→ Your assignment
Beginning with the line containing "CPTM abre inscrição de processo seletivo" and ending with the line containing "aís. O ritmo", write out each line of the records below exactly; pictures and lines outside that range are left out.

(Collected data)
%%
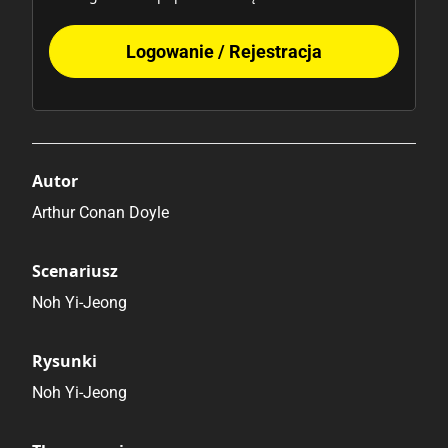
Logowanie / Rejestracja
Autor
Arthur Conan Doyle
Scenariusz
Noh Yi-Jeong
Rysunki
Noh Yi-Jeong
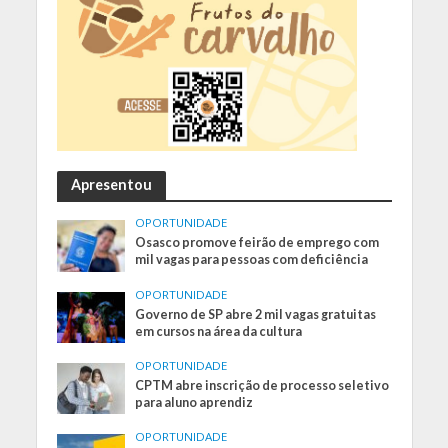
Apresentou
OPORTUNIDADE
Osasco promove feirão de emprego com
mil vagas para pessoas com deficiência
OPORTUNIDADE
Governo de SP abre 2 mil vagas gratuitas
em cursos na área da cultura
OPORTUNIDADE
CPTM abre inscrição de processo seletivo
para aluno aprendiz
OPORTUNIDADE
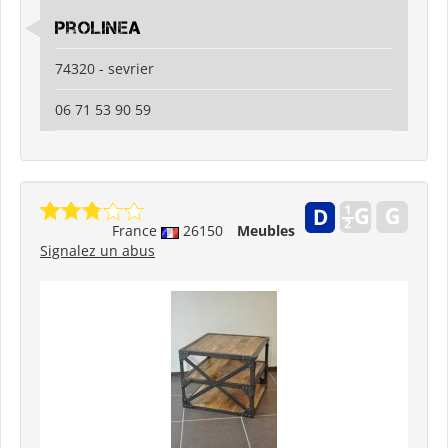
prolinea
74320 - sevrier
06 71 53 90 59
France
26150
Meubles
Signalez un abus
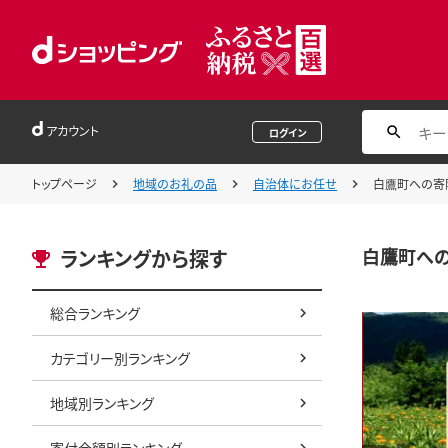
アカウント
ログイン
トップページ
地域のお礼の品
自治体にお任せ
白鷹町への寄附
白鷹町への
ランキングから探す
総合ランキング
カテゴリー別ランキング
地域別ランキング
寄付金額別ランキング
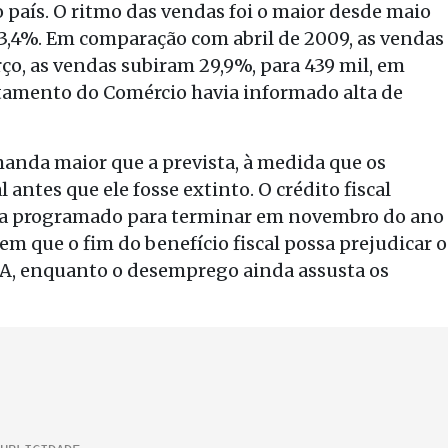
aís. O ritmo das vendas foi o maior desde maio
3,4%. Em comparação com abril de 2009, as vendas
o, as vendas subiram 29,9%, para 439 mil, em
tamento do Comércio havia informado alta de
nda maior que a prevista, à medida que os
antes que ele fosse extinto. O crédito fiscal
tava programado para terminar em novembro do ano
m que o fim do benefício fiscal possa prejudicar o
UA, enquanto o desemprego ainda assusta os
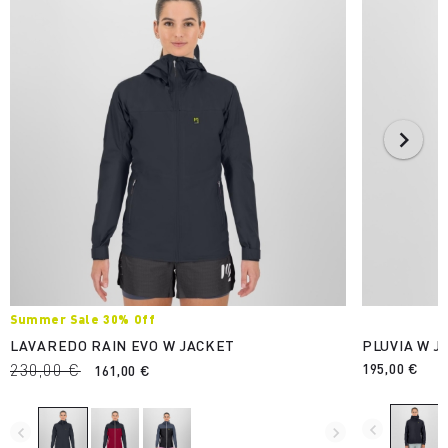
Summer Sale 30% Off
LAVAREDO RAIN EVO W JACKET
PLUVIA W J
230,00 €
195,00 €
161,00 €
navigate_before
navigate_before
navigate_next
%%
→ Answer box
CPTM abre inscrição de processo seletivo
para aluno aprendiz
OPORTUNIDADE
prolinea
74320 - sevrier
06 71 53 90 59
France
26150
Meubles
Signalez un abus
アカウント
ログイン
トップページ
地域のお礼の品
自治体にお任せ
白鷹町への寄附
白鷹町への
ランキングから探す
総合ランキング
カテゴリー別ランキング
地域別ランキング
寄付金額別ランキング
aís. O ritmo das vendas foi o maior desde maio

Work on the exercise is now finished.